Thursday 14 February 2013

cultural wars for the past - in palestine



“Those who control the present, control the past and those who control the past control the future.”

                                                                                                                                                                       George Orwell


It is the perception of the past that guides the direction of the future in the minds of the masses. And managing that Perception is the  main agenda of Archaeology and of National Museums dedicated to creating the myths that are used to bind people into nations.
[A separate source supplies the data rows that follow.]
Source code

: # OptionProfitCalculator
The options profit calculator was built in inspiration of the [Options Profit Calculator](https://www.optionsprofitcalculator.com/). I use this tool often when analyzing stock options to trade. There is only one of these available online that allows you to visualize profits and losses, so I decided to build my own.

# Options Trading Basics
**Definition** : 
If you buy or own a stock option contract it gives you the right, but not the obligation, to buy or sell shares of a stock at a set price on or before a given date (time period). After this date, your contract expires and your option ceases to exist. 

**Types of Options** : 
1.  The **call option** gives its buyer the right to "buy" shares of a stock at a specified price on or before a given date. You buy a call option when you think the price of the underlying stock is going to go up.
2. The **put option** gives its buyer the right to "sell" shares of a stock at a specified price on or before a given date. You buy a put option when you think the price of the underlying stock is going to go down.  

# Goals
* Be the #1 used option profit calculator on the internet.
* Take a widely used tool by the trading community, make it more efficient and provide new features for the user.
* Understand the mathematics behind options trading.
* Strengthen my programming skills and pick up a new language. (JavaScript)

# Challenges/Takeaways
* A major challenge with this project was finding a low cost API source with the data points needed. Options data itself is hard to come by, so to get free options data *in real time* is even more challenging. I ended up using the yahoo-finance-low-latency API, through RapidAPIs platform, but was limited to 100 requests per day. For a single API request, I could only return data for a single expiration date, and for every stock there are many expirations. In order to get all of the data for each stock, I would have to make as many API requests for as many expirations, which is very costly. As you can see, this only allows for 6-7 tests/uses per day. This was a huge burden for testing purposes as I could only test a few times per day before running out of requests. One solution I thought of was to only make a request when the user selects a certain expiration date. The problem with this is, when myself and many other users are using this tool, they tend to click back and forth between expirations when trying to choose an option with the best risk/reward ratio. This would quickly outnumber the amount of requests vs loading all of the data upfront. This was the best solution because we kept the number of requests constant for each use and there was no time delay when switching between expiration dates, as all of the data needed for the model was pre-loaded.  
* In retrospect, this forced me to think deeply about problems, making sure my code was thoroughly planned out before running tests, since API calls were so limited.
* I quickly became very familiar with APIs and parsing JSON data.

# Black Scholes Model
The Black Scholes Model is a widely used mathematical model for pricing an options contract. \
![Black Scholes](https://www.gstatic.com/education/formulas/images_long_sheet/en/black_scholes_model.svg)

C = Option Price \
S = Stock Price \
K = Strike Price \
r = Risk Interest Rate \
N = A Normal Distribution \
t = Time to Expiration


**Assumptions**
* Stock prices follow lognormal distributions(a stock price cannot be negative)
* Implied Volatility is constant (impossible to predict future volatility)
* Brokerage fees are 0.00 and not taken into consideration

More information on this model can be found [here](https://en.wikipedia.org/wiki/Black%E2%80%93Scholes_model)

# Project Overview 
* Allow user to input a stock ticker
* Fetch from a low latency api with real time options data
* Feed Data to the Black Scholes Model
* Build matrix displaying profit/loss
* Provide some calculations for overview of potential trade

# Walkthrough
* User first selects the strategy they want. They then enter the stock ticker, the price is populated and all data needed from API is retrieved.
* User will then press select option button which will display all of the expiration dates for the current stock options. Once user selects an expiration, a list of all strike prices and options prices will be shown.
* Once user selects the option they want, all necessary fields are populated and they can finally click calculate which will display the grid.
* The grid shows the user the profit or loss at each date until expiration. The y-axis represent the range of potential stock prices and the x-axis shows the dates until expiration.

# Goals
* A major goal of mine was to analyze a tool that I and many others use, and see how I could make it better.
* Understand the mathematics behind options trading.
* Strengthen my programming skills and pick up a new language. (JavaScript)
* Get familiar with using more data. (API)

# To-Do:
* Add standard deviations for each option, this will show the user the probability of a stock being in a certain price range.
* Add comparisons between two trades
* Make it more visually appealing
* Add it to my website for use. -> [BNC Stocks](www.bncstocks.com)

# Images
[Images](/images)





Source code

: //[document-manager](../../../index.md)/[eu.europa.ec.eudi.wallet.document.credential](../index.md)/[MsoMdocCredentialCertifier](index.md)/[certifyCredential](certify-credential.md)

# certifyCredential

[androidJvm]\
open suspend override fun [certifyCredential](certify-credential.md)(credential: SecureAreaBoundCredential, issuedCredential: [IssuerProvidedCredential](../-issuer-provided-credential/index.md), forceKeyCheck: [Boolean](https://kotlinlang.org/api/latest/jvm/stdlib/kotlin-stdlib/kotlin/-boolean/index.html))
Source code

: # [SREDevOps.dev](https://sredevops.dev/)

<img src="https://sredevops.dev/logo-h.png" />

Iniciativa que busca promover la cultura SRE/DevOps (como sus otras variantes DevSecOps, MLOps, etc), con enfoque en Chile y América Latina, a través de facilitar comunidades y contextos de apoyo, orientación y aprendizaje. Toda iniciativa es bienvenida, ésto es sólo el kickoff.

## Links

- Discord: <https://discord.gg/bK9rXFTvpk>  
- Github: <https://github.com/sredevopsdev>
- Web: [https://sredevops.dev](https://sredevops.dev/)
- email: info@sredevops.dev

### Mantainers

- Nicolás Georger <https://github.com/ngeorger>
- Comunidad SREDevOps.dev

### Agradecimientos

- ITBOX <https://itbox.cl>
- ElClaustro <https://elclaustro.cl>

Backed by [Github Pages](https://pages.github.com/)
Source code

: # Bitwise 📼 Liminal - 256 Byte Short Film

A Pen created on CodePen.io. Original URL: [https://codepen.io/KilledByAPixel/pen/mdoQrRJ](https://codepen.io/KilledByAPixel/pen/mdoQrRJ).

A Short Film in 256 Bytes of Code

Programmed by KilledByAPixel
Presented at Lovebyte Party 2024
And to keep them bound.  

The political use and misuse of archaeology in the middle east is leading to cultural wars that are probably more important than the physical wars which draw most of the  attention in the hugely contested war zones of the Middle East. 
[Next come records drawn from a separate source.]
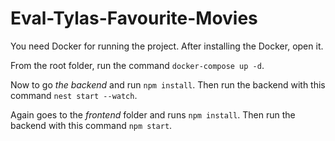 # Eval-Tylas-Favourite-Movies

You need Docker for running the project. After installing the Docker, open it.

From the root folder, run the command `docker-compose up -d`.

Now to go *the backend* and run `npm install`. Then run the backend with this command `nest start --watch`.

Again goes to the *frontend* folder and runs `npm install`. Then run the backend with this command `npm start`.
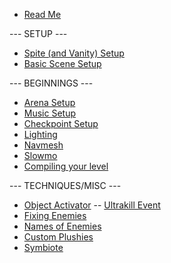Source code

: - [Read Me](README)

--- SETUP ---

- [Spite (and Vanity) Setup](setup-editor)
- [Basic Scene Setup](new-scene)

--- BEGINNINGS ---

- [Arena Setup](arena)
- [Music Setup](music-manager)
- [Checkpoint Setup](checkpoints)
- [Lighting](light)
- [Navmesh](navmesh)
- [Slowmo](slowmo)
- [Compiling your level](compiling)

--- TECHNIQUES/MISC ---

- [Object Activator](object-activator)
-- [Ultrakill Event](ULTRAKILL-Event)
- [Fixing Enemies](enemy-fix)
- [Names of Enemies](names)
- [Custom Plushies](plushy)
- [Symbiote](Symbiote)
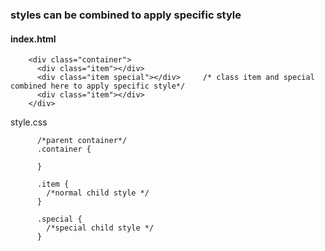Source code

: ### styles can be combined to apply specific style

#### index.html

        <div class="container">
          <div class="item"></div>
          <div class="item special"></div>     /* class item and special combined here to apply specific style*/
          <div class="item"></div>
        </div>

style.css

          /*parent container*/
          .container {

          }

          .item {
            /*normal child style */
          }

          .special {
            /*special child style */
          }

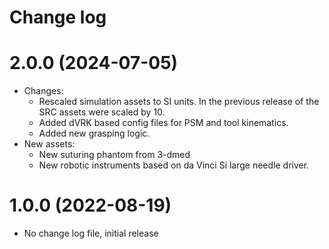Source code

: Change log
==========

2.0.0 (2024-07-05)
==================

* Changes:
   * Rescaled simulation assets to SI units. In the previous release of the SRC assets were scaled by 10.
   * Added dVRK based config files for PSM and tool kinematics.
   * Added new grasping logic.
* New assets:
   * New suturing phantom from 3-dmed
   * New robotic instruments based on da Vinci Si large needle driver.


1.0.0 (2022-08-19)
==================

* No change log file, initial release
And it is these cultural wars that will eventually decide the eventual fate of the peoples of that land.

Museum exhibit becomes front in Israeli-Palestinian struggle

By Thursday, February 14, 3:22 AM

JERUSALEM — A major exhibit at Israel’s national museum that is devoted to Herod the Great, the Roman-era king of Judea, has become the latest front in a struggle between Israelis and Palestinians over cultural heritage.
The show is billed as the most ambitious and expensive archaeological exhibition put on by the Israel Museum outside of its permanent collections, and its centerpiece is a partial reconstruction of what is believed to be the king’s tomb at Herodium, a hilltop palace-fortress south of Jerusalem in the West Bank.
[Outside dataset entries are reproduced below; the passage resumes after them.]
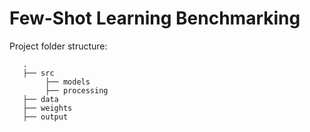 # Few-Shot Learning Benchmarking


Project folder structure:

       .
       ├── src
            ├── models
            ├── processing
       ├── data
       ├── weights
       ├── output

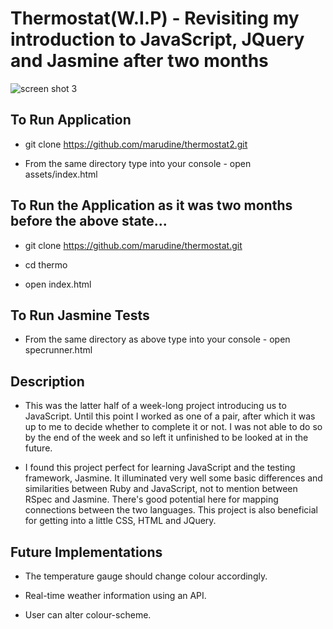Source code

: 
# Thermostat(W.I.P) - Revisiting my introduction to JavaScript, JQuery and Jasmine after two months

![screen shot 3](https://cloud.githubusercontent.com/assets/24227633/26807627/7496cca0-4a4f-11e7-9c1b-d09c55ed8efa.png)

## To Run Application

- git clone https://github.com/marudine/thermostat2.git

- From the same directory type into your console - open assets/index.html

## To Run the Application as it was two months before the above state...

- git clone https://github.com/marudine/thermostat.git

- cd thermo

- open index.html


## To Run Jasmine Tests

- From the same directory as above type into your console - open specrunner.html



## Description

- This was the latter half of a week-long project introducing us to JavaScript. Until this point I worked as one of a pair, after which it was up to me to decide whether to complete it or not. I was not able to do so by the end of the week and so left it unfinished to be looked at in the future.

- I found this project perfect for learning JavaScript and the testing framework, Jasmine. It illuminated very well some basic differences and similarities between Ruby and JavaScript, not to mention between RSpec and Jasmine. There's good potential here for mapping connections between the two languages. This project is also beneficial for getting into a little CSS, HTML and JQuery.


## Future Implementations

- The temperature gauge should change colour accordingly.

- Real-time weather information using an API.

- User can alter colour-scheme.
Yonathan Mizrachi, an Israeli archeologist with Emek Shaveh, a group that focuses on the role of archaeology in the Israeli-Palestinian conflict, said the Israel Museum’s spotlight on Herodium served efforts by the government and Jewish settlers to appropriate West Bank sites as part of Israel’s national heritage.
“The museum can grant legitimacy to the occupation this way, by presenting this as part of Israeli and Jewish heritage,” he said. “The message is: This past is ours.



http://www.washingtonpost.com/world/middle_east/museum-exhibit-becomes-front-in-israeli-palestinian-struggle/2013/02/13/d



Moshe Dayan is the former Israeli defense minister who, using the strength of the Israeli army, pillaged countless artifacts — dating from the Ottoman era to the time before Christ — from Gaza, in an effort to erase Palestinian history.





Salim Mubayed, a researcher of Palestinian heritage, told Al-Monitor in a meeting in his office: “Gaza is considered a open-air museum for the world’s civilizations. In this city heathens, then Christians and Muslims developed and enriched the city with antiquities. Gaza was called a treasure, but the excavation of its antiquities was not consistent with its historical significance. Its antiquities were not properly excavated, and the biggest part was hidden.”

It is to be noted that the first scientific research in Gaza was conducted in 1931 by British archaeologist Flinders Petrie, who discovered many building foundations and pieces of gold jewelry in the Sheikh Ajleen neighborhood of the city of Gaza.

He explained that under the British Mandate, there was little awareness of the value of antiquities, which were traded. There was only one museum, called the Palestine Archaeological Museum, now the Rockefeller Museum in east Jerusalem. He noted that under Egyptian administration, attention was paid to all aspects of life except for Palestinian antiquities and heritage, which were unknown in Gaza.
Mubayed added that Israel entered and occupied Gaza for few months in 1956, and the first thing that was done was to steal antiquities. After 1967, these robberies became a policy adopted by the occupation. The most prominent antiquities were stolen by Dayan, who took thousands of pieces, including four Pharaonic clay coffins from ​​Deir al-Balah in the Gaza Strip.


Regarding the budgets set by the two governments in Gaza and the West Bank, most of the money is spent on security, without much concern for preserving Palestinian history or its many archaeological sites. On the other hand, Israel is creating its own history, on stolen treasures.